── Given data
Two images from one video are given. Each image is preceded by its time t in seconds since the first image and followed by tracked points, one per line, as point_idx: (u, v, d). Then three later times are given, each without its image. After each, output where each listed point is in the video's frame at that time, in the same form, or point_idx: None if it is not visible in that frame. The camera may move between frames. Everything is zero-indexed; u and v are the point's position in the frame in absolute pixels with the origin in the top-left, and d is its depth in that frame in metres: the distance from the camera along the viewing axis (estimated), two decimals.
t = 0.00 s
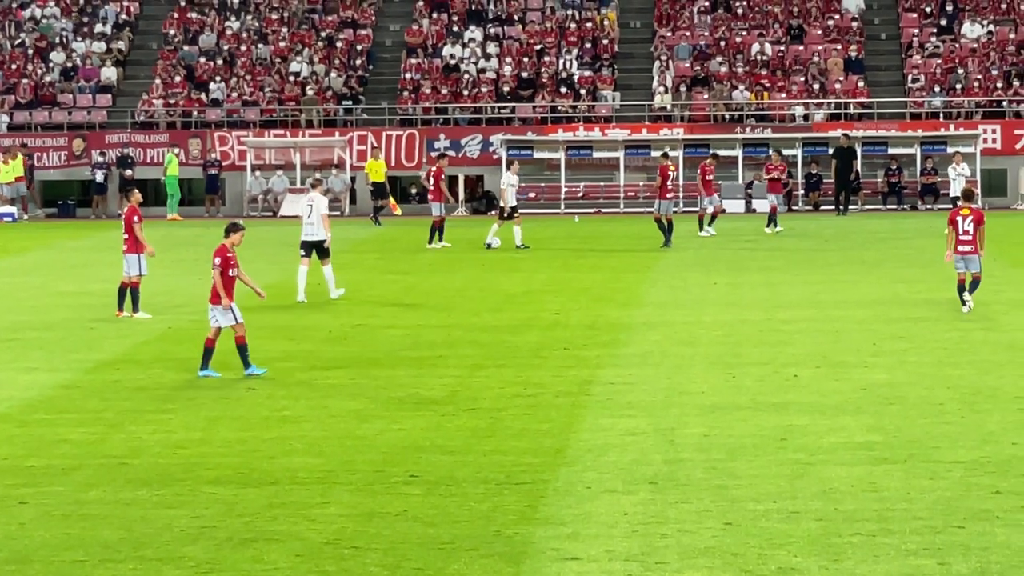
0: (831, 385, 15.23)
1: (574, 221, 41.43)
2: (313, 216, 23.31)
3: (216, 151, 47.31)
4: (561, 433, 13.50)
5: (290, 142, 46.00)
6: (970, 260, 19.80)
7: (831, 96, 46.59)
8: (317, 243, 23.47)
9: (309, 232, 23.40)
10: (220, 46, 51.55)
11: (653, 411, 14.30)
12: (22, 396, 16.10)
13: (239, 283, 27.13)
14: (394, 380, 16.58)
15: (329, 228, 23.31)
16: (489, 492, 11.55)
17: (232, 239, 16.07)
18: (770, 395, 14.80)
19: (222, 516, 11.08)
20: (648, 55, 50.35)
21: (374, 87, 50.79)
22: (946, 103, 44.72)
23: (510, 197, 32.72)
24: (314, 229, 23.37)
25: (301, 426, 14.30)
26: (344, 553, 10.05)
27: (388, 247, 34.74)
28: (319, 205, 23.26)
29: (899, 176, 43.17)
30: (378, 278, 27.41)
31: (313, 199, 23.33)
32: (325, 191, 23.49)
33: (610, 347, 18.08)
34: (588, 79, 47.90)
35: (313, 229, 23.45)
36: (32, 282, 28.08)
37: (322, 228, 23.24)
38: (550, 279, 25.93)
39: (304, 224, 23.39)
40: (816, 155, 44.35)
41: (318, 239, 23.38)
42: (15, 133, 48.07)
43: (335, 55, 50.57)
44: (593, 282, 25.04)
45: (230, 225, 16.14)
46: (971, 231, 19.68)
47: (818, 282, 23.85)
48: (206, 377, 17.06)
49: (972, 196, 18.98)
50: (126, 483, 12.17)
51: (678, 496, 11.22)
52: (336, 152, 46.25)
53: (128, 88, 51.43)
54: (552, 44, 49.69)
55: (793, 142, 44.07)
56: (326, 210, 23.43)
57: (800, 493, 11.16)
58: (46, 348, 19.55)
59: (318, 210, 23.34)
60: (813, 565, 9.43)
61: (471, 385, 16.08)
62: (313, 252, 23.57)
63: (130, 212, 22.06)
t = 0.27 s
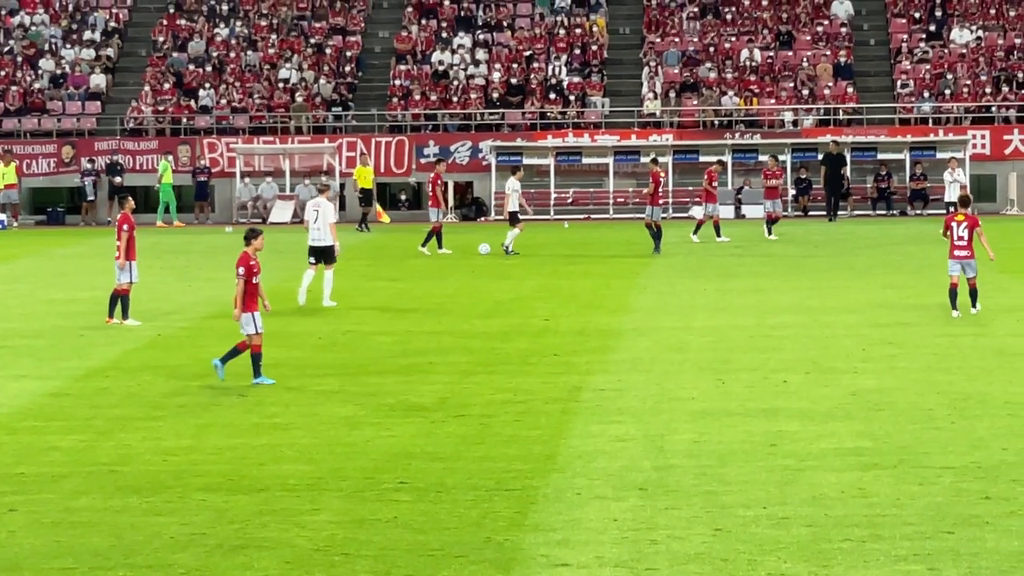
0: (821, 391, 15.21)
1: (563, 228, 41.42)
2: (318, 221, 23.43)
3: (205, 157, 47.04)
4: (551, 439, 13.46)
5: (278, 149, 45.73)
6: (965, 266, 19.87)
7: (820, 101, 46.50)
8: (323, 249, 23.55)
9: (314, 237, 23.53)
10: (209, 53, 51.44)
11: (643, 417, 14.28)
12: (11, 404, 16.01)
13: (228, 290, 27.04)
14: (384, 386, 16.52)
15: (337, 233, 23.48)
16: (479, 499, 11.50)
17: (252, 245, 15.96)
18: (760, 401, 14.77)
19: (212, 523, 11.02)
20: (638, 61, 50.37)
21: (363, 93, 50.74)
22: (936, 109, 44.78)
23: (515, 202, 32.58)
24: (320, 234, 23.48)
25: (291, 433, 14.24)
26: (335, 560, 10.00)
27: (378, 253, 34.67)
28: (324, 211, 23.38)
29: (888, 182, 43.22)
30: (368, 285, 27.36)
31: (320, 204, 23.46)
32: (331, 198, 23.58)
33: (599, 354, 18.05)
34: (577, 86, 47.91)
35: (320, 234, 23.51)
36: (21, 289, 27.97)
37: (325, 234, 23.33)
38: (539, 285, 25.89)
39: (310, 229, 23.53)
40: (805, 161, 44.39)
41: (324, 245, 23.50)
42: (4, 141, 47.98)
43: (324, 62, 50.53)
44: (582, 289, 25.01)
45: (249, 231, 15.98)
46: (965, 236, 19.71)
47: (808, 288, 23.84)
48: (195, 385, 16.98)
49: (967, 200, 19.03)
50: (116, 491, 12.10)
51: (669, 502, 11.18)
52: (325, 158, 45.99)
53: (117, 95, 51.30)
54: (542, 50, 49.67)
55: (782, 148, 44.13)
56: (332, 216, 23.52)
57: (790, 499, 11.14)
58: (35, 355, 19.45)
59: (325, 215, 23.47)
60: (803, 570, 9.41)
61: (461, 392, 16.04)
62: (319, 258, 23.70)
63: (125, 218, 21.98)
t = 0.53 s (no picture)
0: (811, 395, 15.21)
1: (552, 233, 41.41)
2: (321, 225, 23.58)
3: (194, 163, 47.12)
4: (540, 444, 13.44)
5: (267, 155, 46.16)
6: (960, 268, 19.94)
7: (808, 106, 46.62)
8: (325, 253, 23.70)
9: (316, 241, 23.68)
10: (198, 58, 51.33)
11: (632, 422, 14.26)
12: None
13: (218, 296, 26.99)
14: (373, 392, 16.48)
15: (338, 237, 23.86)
16: (469, 504, 11.47)
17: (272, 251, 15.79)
18: (750, 406, 14.77)
19: (201, 529, 10.97)
20: (627, 67, 50.43)
21: (352, 99, 50.72)
22: (925, 114, 44.87)
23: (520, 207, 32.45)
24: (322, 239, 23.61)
25: (280, 439, 14.19)
26: (324, 566, 9.96)
27: (367, 259, 34.61)
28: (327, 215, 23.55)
29: (877, 187, 43.32)
30: (356, 290, 27.32)
31: (322, 210, 23.79)
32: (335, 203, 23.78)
33: (588, 359, 18.03)
34: (566, 91, 47.91)
35: (322, 238, 23.73)
36: (10, 295, 27.87)
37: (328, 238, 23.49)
38: (529, 291, 25.88)
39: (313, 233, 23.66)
40: (794, 166, 44.42)
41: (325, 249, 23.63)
42: None
43: (313, 68, 50.49)
44: (571, 294, 24.99)
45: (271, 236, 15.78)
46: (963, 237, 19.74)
47: (797, 293, 23.86)
48: (184, 391, 16.92)
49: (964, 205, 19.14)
50: (105, 497, 12.04)
51: (658, 507, 11.16)
52: (314, 164, 46.17)
53: (106, 101, 51.17)
54: (531, 55, 49.67)
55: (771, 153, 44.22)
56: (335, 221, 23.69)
57: (780, 503, 11.13)
58: (24, 361, 19.38)
59: (328, 220, 23.79)
60: None
61: (451, 397, 16.00)
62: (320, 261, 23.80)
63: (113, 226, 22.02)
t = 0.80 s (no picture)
0: (797, 397, 15.23)
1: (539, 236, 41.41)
2: (322, 227, 24.04)
3: (180, 167, 46.97)
4: (527, 447, 13.41)
5: (254, 158, 45.69)
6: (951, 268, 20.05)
7: (794, 108, 46.69)
8: (326, 255, 24.01)
9: (317, 244, 23.98)
10: (184, 62, 51.20)
11: (619, 424, 14.25)
12: None
13: (204, 299, 26.91)
14: (360, 395, 16.44)
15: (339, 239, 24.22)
16: (456, 507, 11.44)
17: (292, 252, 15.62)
18: (736, 408, 14.77)
19: (188, 533, 10.92)
20: (613, 69, 50.48)
21: (338, 102, 50.64)
22: (911, 116, 44.98)
23: (525, 211, 32.27)
24: (324, 240, 24.02)
25: (267, 442, 14.14)
26: (310, 569, 9.92)
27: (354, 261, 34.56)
28: (328, 217, 24.11)
29: (863, 189, 43.42)
30: (343, 293, 27.27)
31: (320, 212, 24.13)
32: (332, 207, 24.43)
33: (575, 361, 18.03)
34: (552, 94, 47.90)
35: (322, 240, 24.07)
36: None
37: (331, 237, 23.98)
38: (515, 293, 25.87)
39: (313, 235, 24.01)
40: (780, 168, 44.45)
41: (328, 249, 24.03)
42: None
43: (299, 70, 50.36)
44: (557, 296, 24.99)
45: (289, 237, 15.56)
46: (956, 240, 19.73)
47: (783, 295, 23.89)
48: (170, 394, 16.85)
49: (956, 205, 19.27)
50: (91, 500, 11.98)
51: (644, 509, 11.15)
52: (301, 167, 46.07)
53: (92, 105, 51.00)
54: (517, 58, 49.60)
55: (758, 155, 44.19)
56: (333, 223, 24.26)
57: (766, 506, 11.12)
58: (10, 365, 19.28)
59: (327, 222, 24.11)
60: None
61: (437, 400, 15.98)
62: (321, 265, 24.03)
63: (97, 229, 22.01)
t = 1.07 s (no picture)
0: (781, 398, 15.21)
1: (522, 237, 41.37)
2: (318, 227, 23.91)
3: (163, 168, 46.78)
4: (510, 448, 13.36)
5: (237, 159, 46.07)
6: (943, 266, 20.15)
7: (778, 109, 46.63)
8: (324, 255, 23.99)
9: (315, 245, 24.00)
10: (167, 63, 50.98)
11: (602, 425, 14.21)
12: None
13: (187, 301, 26.78)
14: (344, 396, 16.36)
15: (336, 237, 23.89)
16: (440, 508, 11.38)
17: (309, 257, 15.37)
18: (720, 409, 14.74)
19: (172, 534, 10.84)
20: (596, 70, 50.49)
21: (321, 103, 50.50)
22: (894, 116, 45.06)
23: (525, 212, 32.28)
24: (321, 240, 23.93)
25: (251, 443, 14.06)
26: (295, 571, 9.84)
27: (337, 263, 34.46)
28: (323, 216, 23.86)
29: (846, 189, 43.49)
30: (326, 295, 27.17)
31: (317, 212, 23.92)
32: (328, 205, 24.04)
33: (559, 362, 17.98)
34: (535, 94, 47.88)
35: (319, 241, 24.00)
36: None
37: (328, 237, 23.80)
38: (499, 294, 25.82)
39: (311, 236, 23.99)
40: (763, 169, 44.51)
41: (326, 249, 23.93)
42: None
43: (282, 72, 50.19)
44: (541, 297, 24.95)
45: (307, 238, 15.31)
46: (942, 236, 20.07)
47: (766, 296, 23.89)
48: (155, 396, 16.74)
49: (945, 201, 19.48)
50: (75, 503, 11.88)
51: (629, 510, 11.10)
52: (284, 168, 46.32)
53: (75, 106, 50.79)
54: (500, 59, 49.54)
55: (742, 156, 44.03)
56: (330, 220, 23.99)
57: (750, 506, 11.08)
58: None
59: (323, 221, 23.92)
60: None
61: (422, 401, 15.91)
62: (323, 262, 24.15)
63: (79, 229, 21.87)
────
**Task description**
All lines from the one containing "56: (330, 220, 23.99)" through the end of the listing above are to be restated word for word, and no others.

**Solution for this exercise**
56: (330, 220, 23.99)
57: (750, 506, 11.08)
58: None
59: (323, 221, 23.92)
60: None
61: (422, 401, 15.91)
62: (323, 262, 24.15)
63: (79, 229, 21.87)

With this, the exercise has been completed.